Department of Biological Physics, Eötvös Loránd University, Budapest, Hungary.
Centre for Biological Diversity, University of St Andrews, St Andrews, United Kingdom.
Mol Biol Evol. 2019 Jun 1;36(6):1294-1301. doi: 10.1093/molbev/msz043.

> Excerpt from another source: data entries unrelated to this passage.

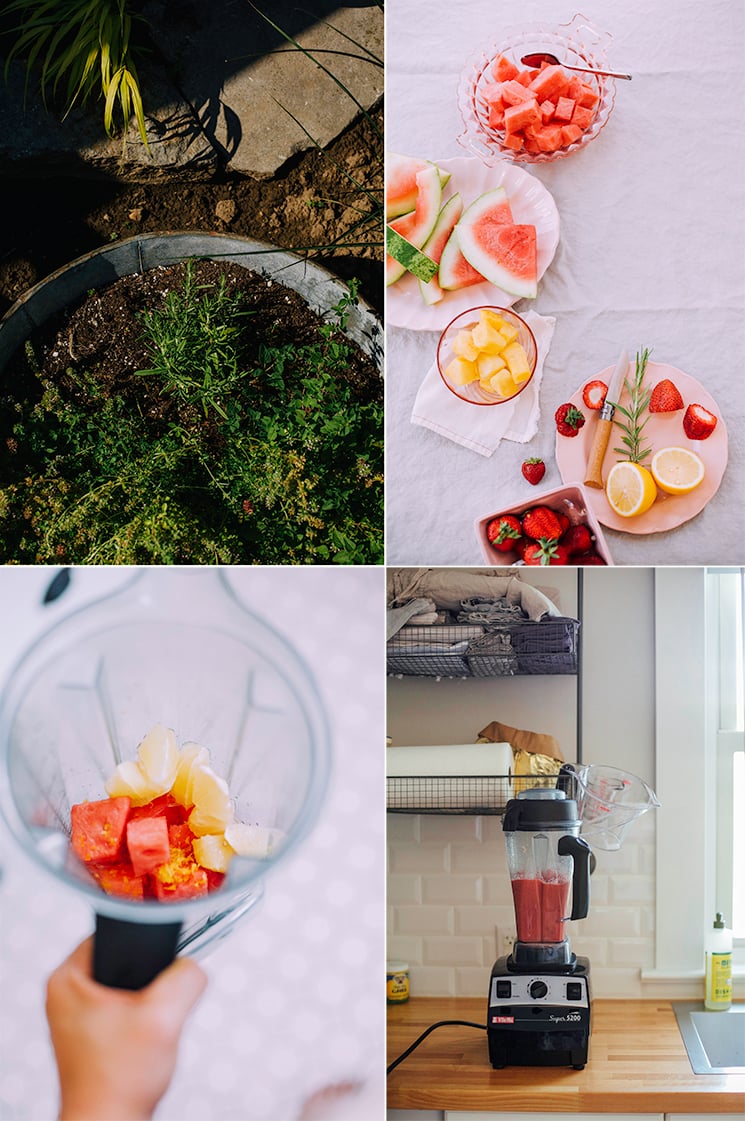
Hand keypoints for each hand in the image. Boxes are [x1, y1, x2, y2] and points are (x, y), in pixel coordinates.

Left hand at [46, 935, 206, 1120]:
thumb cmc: (118, 1081)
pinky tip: (145, 1035)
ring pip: (126, 982)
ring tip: (149, 1021)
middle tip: (153, 1002)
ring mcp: (74, 1015)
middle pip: (123, 957)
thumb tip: (193, 966)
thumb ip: (186, 977)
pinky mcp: (88, 1032)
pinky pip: (123, 1005)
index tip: (157, 966)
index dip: (144, 943)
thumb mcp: (164, 1016)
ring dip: (146, 998)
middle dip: (149, 976)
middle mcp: (64, 993)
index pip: (114, 931)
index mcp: (67, 978)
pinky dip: (140, 1015)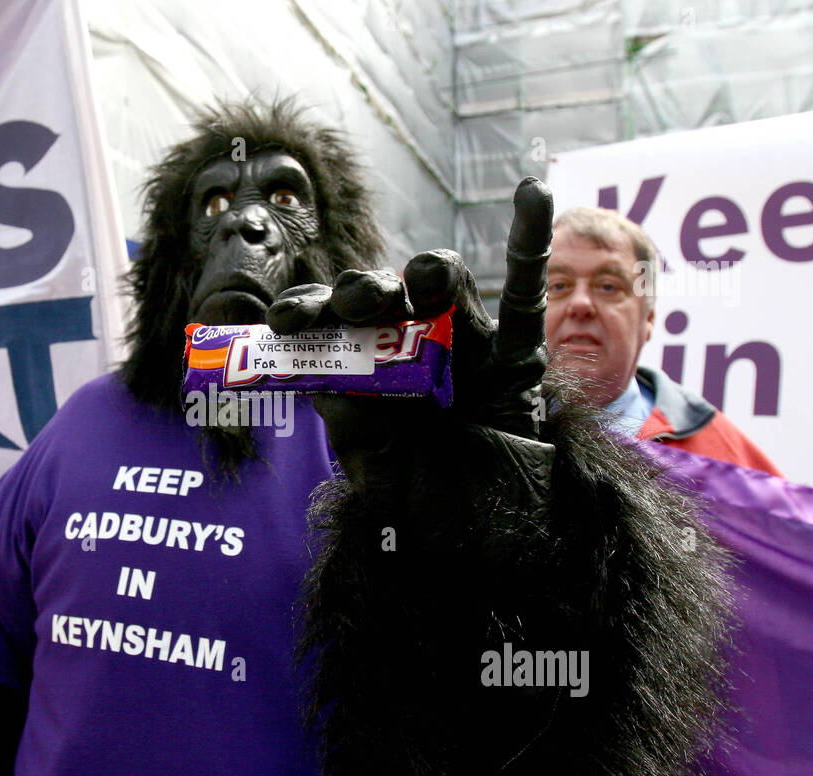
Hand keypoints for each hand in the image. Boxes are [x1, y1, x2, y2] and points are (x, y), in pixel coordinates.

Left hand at [266, 177, 554, 502]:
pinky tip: (531, 193)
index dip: (309, 312)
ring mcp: (465, 348)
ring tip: (412, 287)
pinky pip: (526, 295)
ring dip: (420, 275)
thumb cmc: (428, 508)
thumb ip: (352, 427)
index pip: (332, 327)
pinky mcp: (516, 357)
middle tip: (352, 307)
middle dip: (361, 291)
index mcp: (367, 373)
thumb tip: (323, 383)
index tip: (281, 320)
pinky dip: (530, 241)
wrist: (492, 545)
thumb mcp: (376, 471)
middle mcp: (412, 350)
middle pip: (381, 297)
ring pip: (442, 286)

Molecular phylogenetics has neglected polymorphisms within present and ancestral populations for a long time. Recently, multispecies coalescent based methods have increased in popularity, however, their application is limited to a small number of species and individuals. We introduced a polymorphism-aware phylogenetic model (PoMo), which overcomes this limitation and scales well with the increasing amount of sequence data whereas accounting for present and ancestral polymorphisms. PoMo circumvents handling of gene trees and directly infers species trees from allele frequency data. Here, we extend the PoMo implementation in IQ-TREE and integrate search for the statistically best-fit mutation model, the ability to infer mutation rate variation across sites, and assessment of branch support values. We exemplify an analysis of a hundred species with ten haploid individuals each, showing that PoMo can perform inference on large data sets. While PoMo is more accurate than standard substitution models applied to concatenated alignments, it is almost as fast. We also provide bmm-simulate, a software package that allows simulation of sequences evolving under PoMo. The new options consolidate the value of PoMo for phylogenetic analyses with population data.
分子系统发生学长期以来忽视了现有和祖先群体中的多态性。最近,基于多物种合并的方法越来越受欢迎,然而,它们的应用仅限于少数物种和个体。我们引入了一种具有多态性意识的系统发生模型(PoMo),该模型克服了这一限制,能够很好地适应不断增加的序列数据量,同时考虑到现有和祖先的多态性。PoMo 避免了处理基因树,并直接从等位基因频率数据推断物种树。在这里,我们扩展了 IQ-TREE 中的 PoMo 实现,并集成了对统计上最佳突变模型的搜索、跨位点推断突变率变化的能力以及分支支持值的评估。我们以每个 10 个单体型的 100 个物种为例进行了分析,表明 PoMo 可以对大型数据集进行推断。虽然 PoMo 比应用于串联比对的标准替代模型更准确,但它的速度几乎一样快。我们还提供了 bmm-simulate,这是一个软件包,允许在 PoMo 下模拟序列进化。新的选择巩固了 PoMo 在具有群体数据的系统发生分析中的价值。